→ **Yapılacak işler**
**a)** Kreş tartışması metninde "Öğretmenim, Spider Man" ile başlayıp "olduğu da hatırlatılıyor." ile biten bölümü birebir çıkarın.
**b)** Kreş tartışması metnine göre, Bakanlığın yazısında belediyelere ilişkin hangi mahkeme kararı hatırlatılıyor?
**c)** Kreş tartışması metnini, gösterilen son cümlenin ardından devam ettirin.

Öğretmenim, Spider Man Cebrail gibi mi?
Kemal Ulusaler…Aralık 2024
İstanbul Büyük Şehir Belediyesi ile Milli Eğitim Bakanlığı arasında yaşanan “kreş kapatma” meselesi son günlerde kamuoyunda gündem olmuş durumda.
İBB’nin; “kreş açmak hakkımdır, kapatamazsın” söylemini, Bakanlık “ Kreş demedim, anaokulu dedim” şeklinde yanıtlıyor.
Milli Eğitim Bakanlığı’nın belediyelere gönderdiği söylenen yazı, “kreş adı altında açılan yerler olduğunun tespit edildiği” ifadesi ile başlıyor. Bakanlık bu kreşlerde, “okul öncesi eğitim kurumlarının programında yer alan etkinliklerin ve eğitim öğretim faaliyetlerinin yapıldığının tespit edildiğini” savunuyor.
Yazıda belediyelerin okul öncesi eğitim kurumu açılmasını yasaklayan bir Anayasa Mahkemesi kararı olduğu da hatırlatılıyor.
Bütün bunlardan anlaşılıyor ki Bakanlığın derdi müfredat ve içerik.
İBB Sosyal Hizmetler Daire Başkanlığı; 3-6 yaş aralığındaki çocukların gelişmelerini sağlamak, nitelikli ve güvenli eğitim sunmak gibi argümanlar sıralarken İBB Başkanı Ekrem İmamoğlu’da; “ Çocuklarımızı koruyacağız. Çocuklarımızı en iyi şartlarda hazırlayacağız. Daha önemli ve öncelikli işimiz yoktur. Eğer bir devleti, bir milleti, bir toplumu sağlam temeller üzerinde bir gelecek inşası istiyorsanız inanın o iş çocukların yetiştirilmesinden başlar ve eğitimle başlar. Başka yolu yoktur. “ diyerek konunun önemini vurguluyor.

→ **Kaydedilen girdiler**
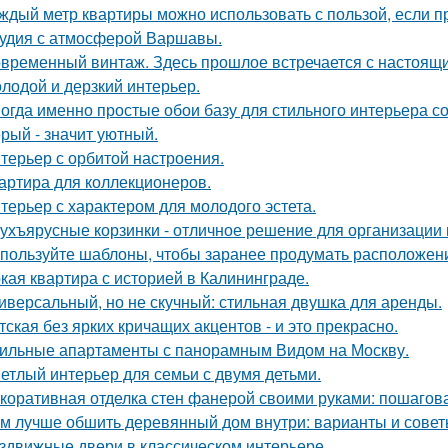
ждый метр квартиры можно использовать с пользой, если 
удия с атмосферой Варшавы.
временный винтаж. Здесь прошлое встречается с настоящи
лодой и дерзкий интерьер.
огда именно простые обои базу для стильного интерьера с
рый - значит уютный.
терьер с орбитой настроения.
артира для коллекционеров.
терьер с характером для молодого эстета.
ухъярусные корзинки - отличное решение для организации 
пользуйте шаблоны, чтобы заранее продумать расположение
кая квартира с историей в Калининграде.
иверсальный, но не скучный: стильная двушка для аренды.
тская без ярких кричащих акцентов - и это прекрасно.
ильные апартаменты с панорамным Видом на Москву.
етлый интерьер для семьи с двумя детьми.
коративная отделка стен фанерой своими руками: пошагов
м лучше обшить деревянный дом внутри: варианты и сове
здвижные двери в классическом интерьере.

→ **Cevap bölümü**
**a)**
Öğretmenim, Spider Man Cebrail gibi mi?
Kemal Ulusaler…Aralık 2024
İstanbul Büyük Şehir Belediyesi ile Milli Eğitim Bakanlığı arasında yaşanan “kreş kapatma” meselesi son günlerde kamuoyunda gündem olmuş durumda.
İBB’nin; “kreş açmak hakkımdır, kapatamazsın” söylemini, Bakanlık “ Kreş demedim, anaokulu dedim” şeklinde yanıtlıyor.
Milli Eğitim Bakanlığı’nın belediyelere gönderdiği söylenen yazı, “kreş adı altında açılan yerler olduğunun tespit edildiği” ifadesi ile başlıyor. Bakanlık bu kreşlerde, “okul öncesi eğitim kurumlarının programında yer alan etkinliklerin ve eğitim öğretim faaliyetlerinin yapıldığının tespit edildiğini” savunuyor.
Yazıda belediyelerin okul öncesi eğitim kurumu açılmasını yasaklayan bir Anayasa Mahkemesi kararı olduğu da hatırlatılıyor.

**b)** Belediyelerin okul öncesi eğitim kurumu açmasını yasaklayan bir Anayasa Mahkemesi kararı.

**c)**
Ülke geneline bakacak olursak aslında okul öncesi eğitim sadece CHP’li belediyelerin gündeminde değil. Çok daha öncesinden başlamış olan Diyanet’in 4-6 Yaş Kuran Kursları var.
Diyanet de amacını; “Bu kurslarımızda, muhataplarına Kur’an-ı Kerim ve temel dini bilgiler öğretimi yanında, milli birlik ve beraberlik bilincinin geliştirilmesi, sevgi, saygı ve dostluk bağlarının güçlendirilmesi, vatan, millet, bayrak, şehitlik ve gazilik gibi milli ve manevi değerlerin özümsetilmesi, bir arada yaşama ve sorumluluk bilincinin geliştirilmesi gibi değerlerin kazandırılması da amaçlanmaktadır.” diyerek açıkça belirtiyor.
İBB, “Yuvamız İstanbul” adı altında öğrenci sayısının onbine ulaştığını söylerken, Diyanet İşleri Başkanı Erbaş ; 4-6 yaş Kuran kursları kapsamında 1,5 milyona yakın mezun verdiklerini ve 2024 yılında 250 bin üğrencileri olduğunu beyan etmekte.
Hal böyle iken Milli eğitim Bakanı iki milyona yaklaşan çocuğa eğitim verdiğini söyleyen kendi bünyesi dışındaki bir kurumu görmezken neden on bin çocuğa eğitim verdiğini beyan eden İBB’ye böyle bir yazı göndermek ihtiyacını duyuyor?
Zurnanın zırt dediği yer işte burası.
Bu yazının sonunda sonuç yerine söylenebilecek olanı başından söyleyeyim; toplum üzerinde hegemonya oluşturmaya çalışan yapıların farklı dünya görüşleri, farklı ideolojik yaklaşımları bu çatışmanın ana nedeni. Bir tarafta kapitalist sistemin laik, demokratik bir zeminde uygulanması hedeflenirken diğer yanda ise yine kapitalist sistemin siyasal islam zemininde uygulanması hedeflenmekte.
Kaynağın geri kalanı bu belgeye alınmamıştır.